Friday, September 21, 2012

How the absolute monarchical power of the popes took shape

Leonardo Boff's weekly columns are available in Spanish from Servicios Koinonia and in Portuguese on his blog. Some of his older columns are available in English at LeonardoBoff.com.

by Leonardo Boff (English translation by Rebel Girl)
9/21/2012

We wrote earlier in these pages that the crisis of the hierarchical institutional Church lies in the absolute concentration of power in the person of the pope, power that is exerted in an absolutist way, distant from any participation of Christians and creating almost insurmountable obstacles to ecumenical dialogue with other denominations.

It wasn't like that in the beginning.
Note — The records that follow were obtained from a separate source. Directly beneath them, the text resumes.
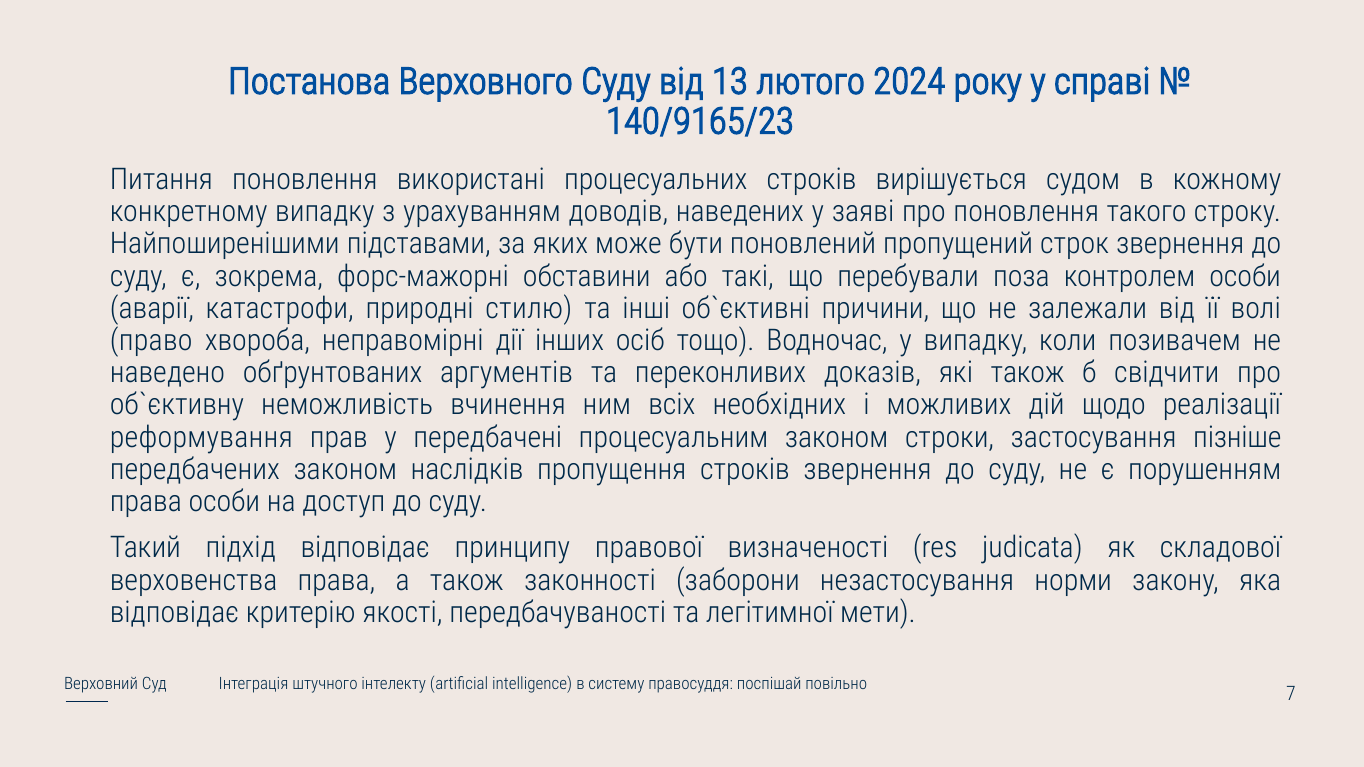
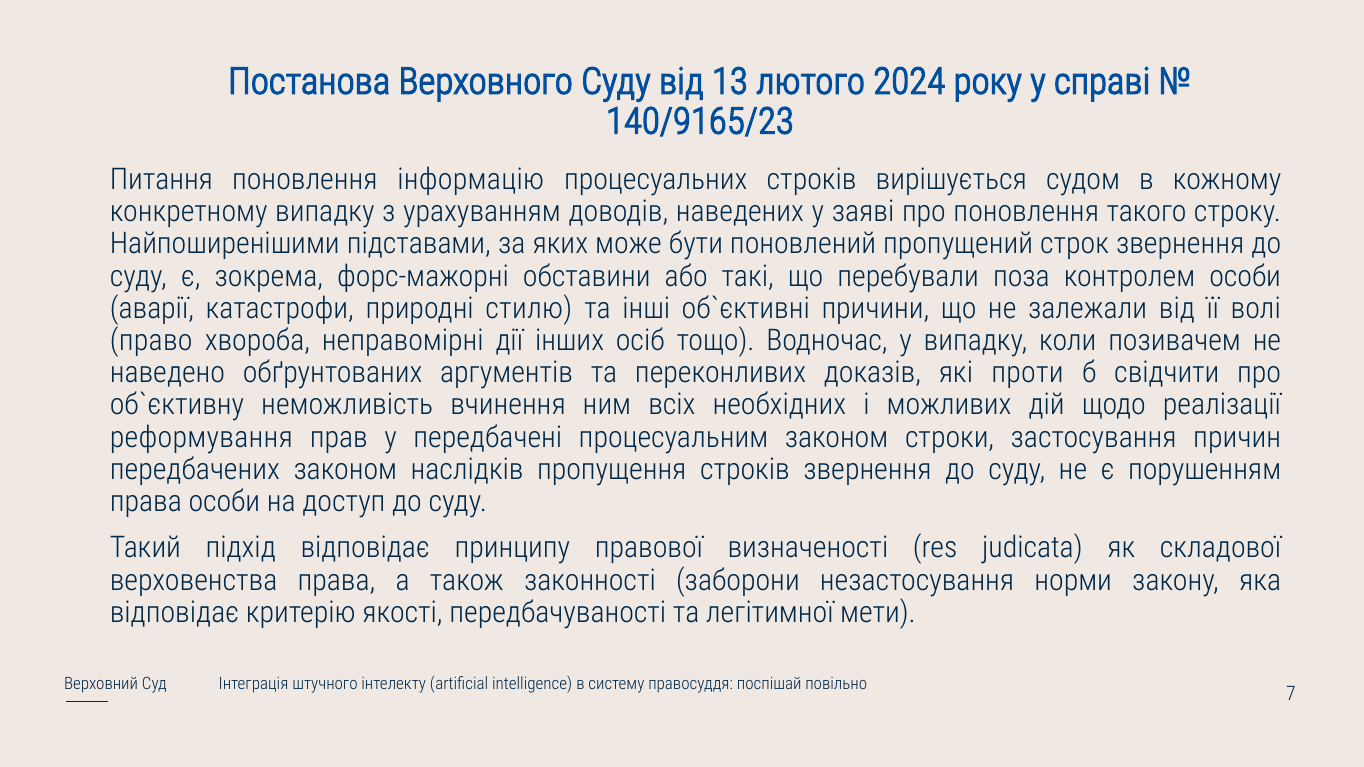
використані: використані -> інформацію
які також: також -> проти
пізніше: пізніше -> причин
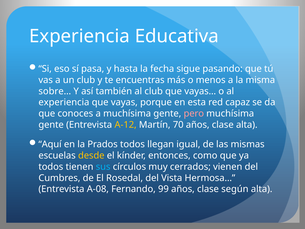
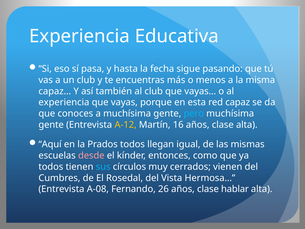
sobre…: sobre… -> capaz…
pero colour: pink -> light blue
70: 70 -> 16
desde colour: yellow -> pink
99: 99 -> 26
según: según -> hablar
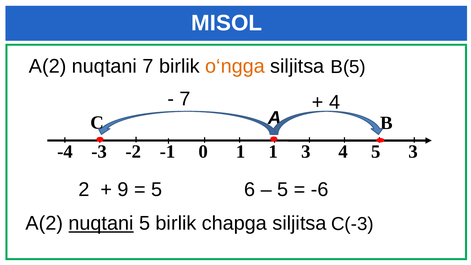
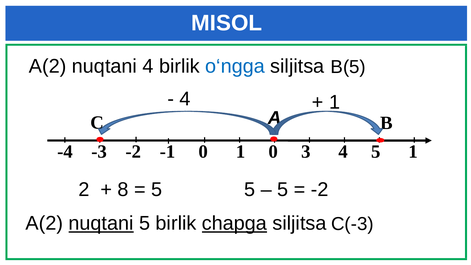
nuqtani 7: 7 -> 4
o‘ngga colour: orange -> blue
7 at (185, 99): 7 -> 4
4 at (335, 102): 4 -> 1
1 1: 1 -> 0
5 3: 3 -> 1
9: 9 -> 8
5 6: 6 -> 5
-6 at (320, 190): -6 -> -2
chapga underline: none -> present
The Church was a fraternal community. The figure of the pope didn't exist yet. The Church was ruled by the emperor since he was the Supreme Pontiff (Pontifex Maximus), not the bishop of Rome or Constantinople, the two capitals of the Empire. So Emperor Constantine convened the first ecumenical council of Nicea (325) to decide the question of Christ's divinity. Still in the 6th century, Emperor Justinian, who reunited the two parts of the Empire, the West and the East, claimed for himself the primacy of law and not that of bishop of Rome. However, by virtue of the tombs of Peter and Paul being in Rome, the Roman Church enjoyed special prestige, as did its bishop who, before the others, had the "presidency in love" and "carried out the service of Peter" -- that of "strengthening the faith", not the supremacy of Peter in commanding.

Everything changed with Pope Leo I (440-461), a great jurist and statesman. He copied the Roman way of power which was the absolutism and authoritarianism of the emperor. He began interpreting in strictly legal terms the three texts of the New Testament that refer to Peter: Peter as the rock on which the Church would be built (Mt 16:18), the strengthener of the faith (Lk 22:32), and Peter as the Shepherd who must care for his sheep (Jn 21:15). The Biblical meaning, and that of Jesus himself, goes along a completely opposite line -- that of love, service, and renunciation of any honor. But the absolutist Roman law interpretation prevailed. Consequently Leo I assumed the title of Supreme Pontiff and Pope in the proper sense. Then the rest of the popes began using the imperial insignia and apparel -- scarlet, the miter, the golden throne, the crozier, stoles, the pallium, the mozzetta, palaces were established with their courts, and cardinals and bishops adopted palatial habits that persist to the present day, which has scandalized many Christians who have read in the Gospels that Jesus was a poor workingman without any finery. Then it became clear that the hierarchs are closer to Herod's palace than the grotto in Bethlehem.

But there's a phenomenon that's hard for us to understand: In the eagerness to legitimize this transformation and ensure the absolute power of the pope, a series of false documents were forged. First, an alleged letter from Pope Clement (d.96), successor to Peter in Rome, addressed to James, the brother of the Lord, the great pastor of Jerusalem, which said that before dying, Peter had determined that he, Clement, would be the sole legitimate successor. And, obviously, the rest who would come later. An even greater forgery was the famous Donation of Constantine, a document forged at the time of Leo I according to which Constantine would have donated the whole Roman Empire to the pope in Rome. Later, in the disputes with the Frankish kings, another great forgery was created, the Pseudo-Isidorian Decretals which brought together false documents and letters as if they came from the first centuries, which reinforced the legal primacy of the pope of Rome. And everything culminated in Gratian's Decretum in the 13th century, considered to be the basis of canon law, but which was based on forgeries and norms that reinforced the central power of Rome in addition to other real canons that were circulating around the churches. Logically, all this was unmasked much later but without producing any modification in the popes' absolutism. But it's lamentable, and an adult Christian should know the schemes used and conceived to develop power that runs against the current of Jesus' ideals and obscures the fascinating Christian message that holds a new way to exert power, helpfully and participatively.

Subsequently, there was a crescendo in the power of the popes: Gregory VII (d.1085) in his Dictatus Papae (the dictatorship of the Pope) declared himself absolute master of the Church and the world; Innocent III (d.1216) proclaimed himself vicar-representative of Christ, and finally Innocent IV (d.1254) lifted himself up as representative of God. As such, under Pius IX in 1870, the pope was declared infallible in the field of doctrine and morals. Interestingly, all these excesses have never been denounced or corrected by the Church hierarchy because it profits from them. They continue to be a scandal to those who still believe in the poor Nazarene, the humble Mediterranean peasant and craftsman who was persecuted and executed on the cross for rising up against any quest for power and more power, even within the Church. This interpretation commits an unforgivable omission: the true vicar-representatives of Christ, according to the Gospel of Jesus (Mt 25:45), are the poor, the hungry and thirsty. And the hierarchy exists to serve them, not replace them.